Für RFC-0001 räumt GNOME jedoch deutlich mehr Zeit ein als üblich. Da dieser Vorschlag den RFC-Prozess selbst festlegt, dient er als Test. GNOME nimmt Einwände bis zum 4. Oktober um 23:59 Uhr UTC entgegen, anstatt den üblichen Zeitraum von 14 Tagen anzuwenden.

Es wurde auch darüber diskutiert, wie RFCs genehmigt oder abgelehnt werden sollten und wo längere Diskussionen stattfinden sollten.

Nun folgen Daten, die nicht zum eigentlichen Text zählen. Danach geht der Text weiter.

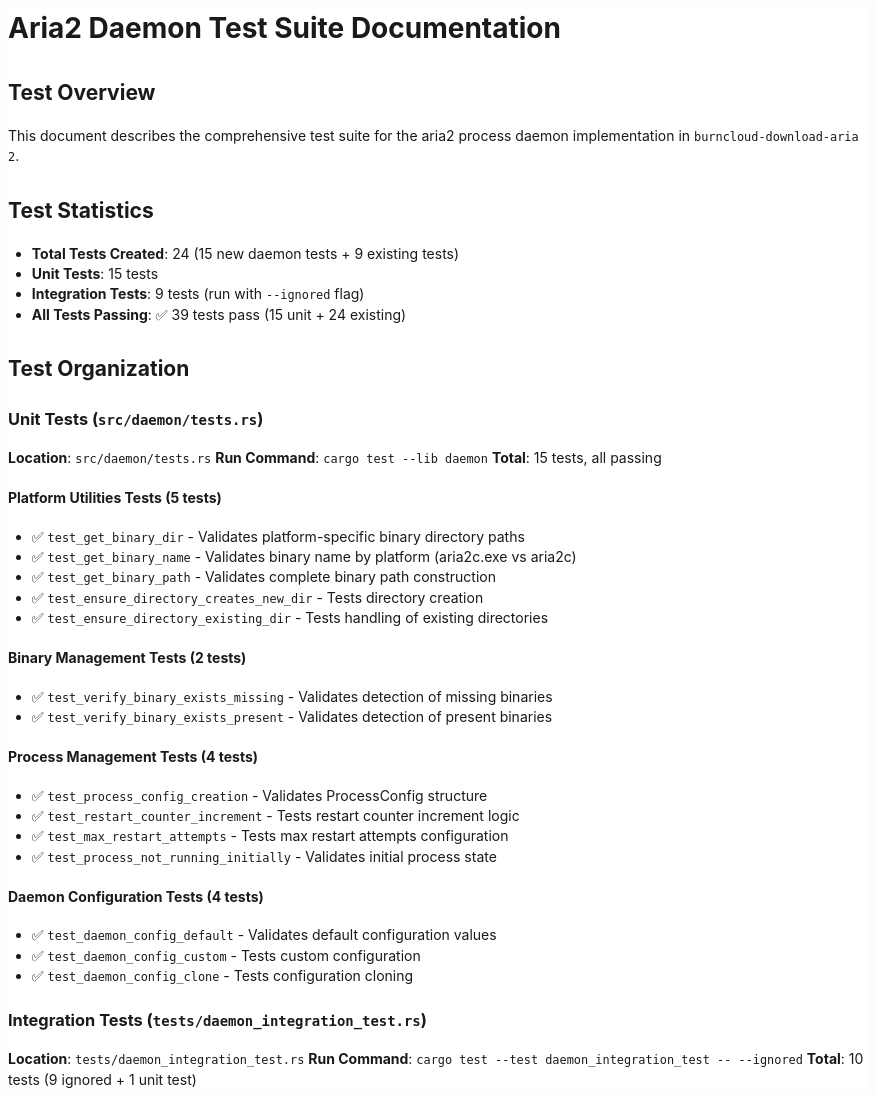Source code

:# Aria2 Daemon Test Suite Documentation

## Test Overview

This document describes the comprehensive test suite for the aria2 process daemon implementation in `burncloud-download-aria2`.

## Test Statistics

- **Total Tests Created**: 24 (15 new daemon tests + 9 existing tests)
- **Unit Tests**: 15 tests
- **Integration Tests**: 9 tests (run with `--ignored` flag)
- **All Tests Passing**: ✅ 39 tests pass (15 unit + 24 existing)

## Test Organization

### Unit Tests (`src/daemon/tests.rs`)

**Location**: `src/daemon/tests.rs`
**Run Command**: `cargo test --lib daemon`
**Total**: 15 tests, all passing

#### Platform Utilities Tests (5 tests)
- ✅ `test_get_binary_dir` - Validates platform-specific binary directory paths
- ✅ `test_get_binary_name` - Validates binary name by platform (aria2c.exe vs aria2c)
- ✅ `test_get_binary_path` - Validates complete binary path construction
- ✅ `test_ensure_directory_creates_new_dir` - Tests directory creation
- ✅ `test_ensure_directory_existing_dir` - Tests handling of existing directories

#### Binary Management Tests (2 tests)
- ✅ `test_verify_binary_exists_missing` - Validates detection of missing binaries
- ✅ `test_verify_binary_exists_present` - Validates detection of present binaries

#### Process Management Tests (4 tests)
- ✅ `test_process_config_creation` - Validates ProcessConfig structure
- ✅ `test_restart_counter_increment` - Tests restart counter increment logic
- ✅ `test_max_restart_attempts` - Tests max restart attempts configuration
- ✅ `test_process_not_running_initially` - Validates initial process state

#### Daemon Configuration Tests (4 tests)
- ✅ `test_daemon_config_default` - Validates default configuration values
- ✅ `test_daemon_config_custom` - Tests custom configuration
- ✅ `test_daemon_config_clone` - Tests configuration cloning

### Integration Tests (`tests/daemon_integration_test.rs`)

**Location**: `tests/daemon_integration_test.rs`
**Run Command**: `cargo test --test daemon_integration_test -- --ignored`
**Total**: 10 tests (9 ignored + 1 unit test)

Die Mitwirkenden haben sowohl GitLab als auch GNOME Discourse in Betracht gezogen und dabei die enge Verbindung von GitLab zur Mitgliedschaft in der Stiftung mit der Eignung von Discourse für längere Gespräche verglichen.

Sollte GNOME dieses neue RFC-Rahmenwerk übernehmen, würde es eine besser organisierte Vorgehensweise für Entscheidungen bieten, die mehr als eine Anwendung oder ein Team betreffen. Außerdem würde dadurch ein durchsuchbares Protokoll entstehen, das die Gründe für jede Entscheidung erläutert, was die Transparenz für Endnutzer erheblich verbessern würde.